3.2.      Namens de Minister is de bestreden beslissing als volgt toegelicht. Bezoekproblemen zijn inherent aan het ondergaan van detentie en vormen behoudens uitzonderlijke omstandigheden geen selectiecriterium. Klager is - nu hij één keer in de acht weken bezoek ontvangt van zijn kinderen - niet in het belang om zijn kinderen op bezoek te krijgen geschaad. Klager geeft aan een lasopleiding te willen volgen. Binnen de p.i. Arnhem bestaat er een ruim aanbod aan opleidingen en onderwijsmogelijkheden. Niet gebleken is dat klager van dit aanbod geen gebruik kan maken of dat klager geprobeerd heeft er gebruik van te maken. Ondanks dat de onderwijsmogelijkheden niet hetzelfde zijn als in de p.i. Lelystad of in de andere door klager opgegeven voorkeuren, maakt dat niet dat klager in de p.i. Arnhem niet kan werken aan zijn re-integratie door middel van een opleiding.

 

4.         De beoordeling

4.1.      Klager heeft verzocht om overplaatsing naar de p.i. Lelystad, omdat zijn kinderen hem daar vaker kunnen bezoeken en omdat hij een lasopleiding wil volgen.

 

4.2.      In artikel 25, zevende lid, van de Regeling selectie, plaatsing en overplaatsing van gedetineerden, is bepaald dat een gedetineerde na veroordeling in beginsel in het arrondissement van vestiging wordt geplaatst.

 

4.3.      Uit inlichtingen van de Minister volgt dat klager op eigen verzoek in januari 2019 van de p.i.
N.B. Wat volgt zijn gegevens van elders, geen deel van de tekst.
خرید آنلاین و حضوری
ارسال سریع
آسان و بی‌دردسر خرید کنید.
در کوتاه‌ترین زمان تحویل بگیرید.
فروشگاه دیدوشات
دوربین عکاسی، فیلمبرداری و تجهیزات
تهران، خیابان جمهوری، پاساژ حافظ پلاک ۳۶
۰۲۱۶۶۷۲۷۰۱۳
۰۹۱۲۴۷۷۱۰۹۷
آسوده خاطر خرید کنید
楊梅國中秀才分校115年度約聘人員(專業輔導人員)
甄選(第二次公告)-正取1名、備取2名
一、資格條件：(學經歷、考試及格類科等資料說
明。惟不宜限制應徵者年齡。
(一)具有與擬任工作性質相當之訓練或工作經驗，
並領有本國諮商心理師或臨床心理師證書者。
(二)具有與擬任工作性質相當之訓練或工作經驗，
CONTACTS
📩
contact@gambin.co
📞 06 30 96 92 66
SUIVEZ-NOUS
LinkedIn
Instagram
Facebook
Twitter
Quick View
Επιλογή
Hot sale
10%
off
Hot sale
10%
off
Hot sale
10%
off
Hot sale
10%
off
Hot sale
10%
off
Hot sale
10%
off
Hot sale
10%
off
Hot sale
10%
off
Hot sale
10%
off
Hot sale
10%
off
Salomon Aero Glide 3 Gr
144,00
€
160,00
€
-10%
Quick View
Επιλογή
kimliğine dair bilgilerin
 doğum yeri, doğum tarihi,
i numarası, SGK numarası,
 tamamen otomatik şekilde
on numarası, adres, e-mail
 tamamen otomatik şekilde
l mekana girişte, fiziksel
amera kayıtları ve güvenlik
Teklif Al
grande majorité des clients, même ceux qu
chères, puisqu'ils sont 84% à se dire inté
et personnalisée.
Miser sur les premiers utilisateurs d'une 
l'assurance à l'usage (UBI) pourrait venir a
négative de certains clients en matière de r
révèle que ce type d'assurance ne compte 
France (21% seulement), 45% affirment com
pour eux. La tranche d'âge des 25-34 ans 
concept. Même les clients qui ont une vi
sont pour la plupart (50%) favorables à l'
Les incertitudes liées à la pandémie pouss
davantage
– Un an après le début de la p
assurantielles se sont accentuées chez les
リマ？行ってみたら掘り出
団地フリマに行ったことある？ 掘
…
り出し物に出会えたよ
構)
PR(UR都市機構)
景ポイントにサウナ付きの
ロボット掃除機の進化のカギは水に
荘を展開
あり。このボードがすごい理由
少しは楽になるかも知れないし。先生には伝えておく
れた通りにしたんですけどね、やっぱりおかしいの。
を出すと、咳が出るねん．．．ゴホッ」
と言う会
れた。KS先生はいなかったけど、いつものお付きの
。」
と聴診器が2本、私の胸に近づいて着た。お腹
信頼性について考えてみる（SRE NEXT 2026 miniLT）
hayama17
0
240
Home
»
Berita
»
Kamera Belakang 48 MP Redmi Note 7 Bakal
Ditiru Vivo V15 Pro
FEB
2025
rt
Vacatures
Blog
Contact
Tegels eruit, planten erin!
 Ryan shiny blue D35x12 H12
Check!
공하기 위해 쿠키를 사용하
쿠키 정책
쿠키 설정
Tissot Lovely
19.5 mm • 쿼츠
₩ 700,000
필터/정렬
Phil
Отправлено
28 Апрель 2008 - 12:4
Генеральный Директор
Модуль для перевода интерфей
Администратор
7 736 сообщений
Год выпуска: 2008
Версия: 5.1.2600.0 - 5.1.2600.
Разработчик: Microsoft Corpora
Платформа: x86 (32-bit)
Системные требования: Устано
Leeuwarden is overgeplaatst naar de p.i. Arnhem, in verband met het makkelijker kunnen ontvangen van bezoek. Hoewel klager zijn kinderen niet zo vaak ziet als hij zou willen, is niet gebleken dat hij verstoken is van bezoek van zijn kinderen. Uit het selectieadvies van 9 oktober 2019 blijkt dat klager in augustus 2019 een extra familiekamermoment is toegekend met zijn ex-vriendin en kinderen. Daarnaast ontvangt klager wekelijks bezoek en maandelijks bezoek zonder toezicht. Tot slot is niet gebleken dat klagers kinderen op dit moment staan ingeschreven in de gemeente Lelystad en er ook daadwerkelijk wonen.

 

4.4.      Het volgen van een opleiding in de p.i. Lelystad vormt naar het oordeel van de beroepscommissie op zichzelf geen reden vooreen overplaatsing. In de  p.i. Arnhem bestaan ook voldoende opleidingsmogelijkheden, ondanks dat deze niet klagers voorkeur hebben.

 

4.5.      Gelet op het voorgaande kan de bestreden beslissing niet als onredelijk of onbillijk worden aangemerkt. De beroepscommissie zal het beroep daarom ongegrond verklaren.

 

5.         De uitspraak

De beroepscommissie verklaart het beroep ongegrond.

 

Aldus gegeven door de beroepscommissie voornoemd, bestaande uit mr. M.J. Stolwerk, voorzitter, drs. M.R. van Veen en mr. J.W. Wabeke, leden, in tegenwoordigheid van mr. S. van Noordt, secretaris, op 25 februari 2020.